Both diffusion-limited and perfusion-limited
hypoxia are associated with
tumor progression,
metastasis, and the resistance to therapeutic modalities. A strategy that can efficiently overcome both types of
hypoxia to enhance the efficacy of
cancer treatment has not been reported yet. Here, it is shown that by using biomimetic ultrathin
graphdiyne oxide (GDYO) nanosheets, both types of
hypoxia can be simultaneously addressed toward an ideal
photodynamic therapy (
PDT). The GDYO nanosheets, which are oxidized and exfoliated from
graphdiyne (GDY), are able to efficiently catalyze water oxidation to release O2 and generate
singlet oxygen (1O2) using near-infrared irradiation.
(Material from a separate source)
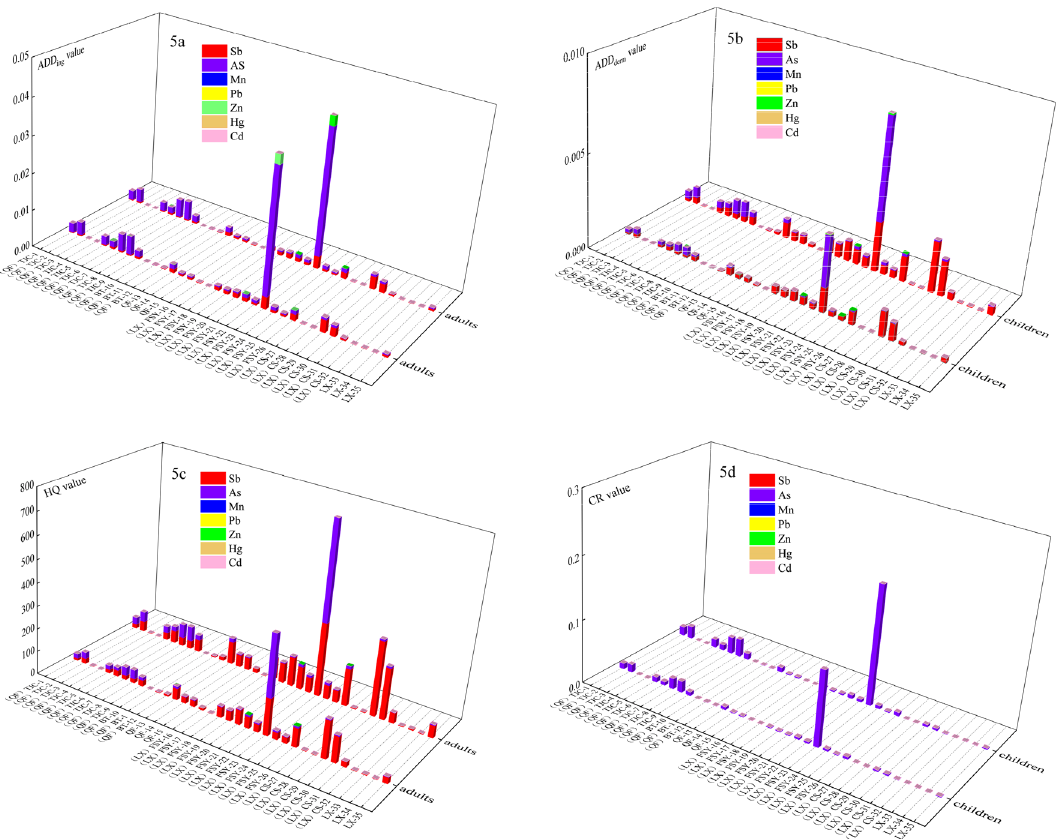
Figure 5. ( a and b ) ADD, ( c ) HI and ( d ) CR for metals in the surface water in XKS through ingestion and skin contacting for adults and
Meanwhile, GDYO nanosheets also exhibit excellent light-to-heat conversion performance with a photothermal conversion efficiency of 60.8%. Thus, after the GDYO nanosheets are coated with
iRGD peptide-modified red blood membrane (i-RBM) to achieve
tumor targeting, the biomimetic GDYO@i-RBM nanosheets can simultaneously enhance
tumor reoxygenation and blood perfusion for
PDT. This study provides new insights into utilizing novel water-splitting materials to relieve both diffusion- and perfusion-limited
hypoxia for the development of a novel therapeutic platform.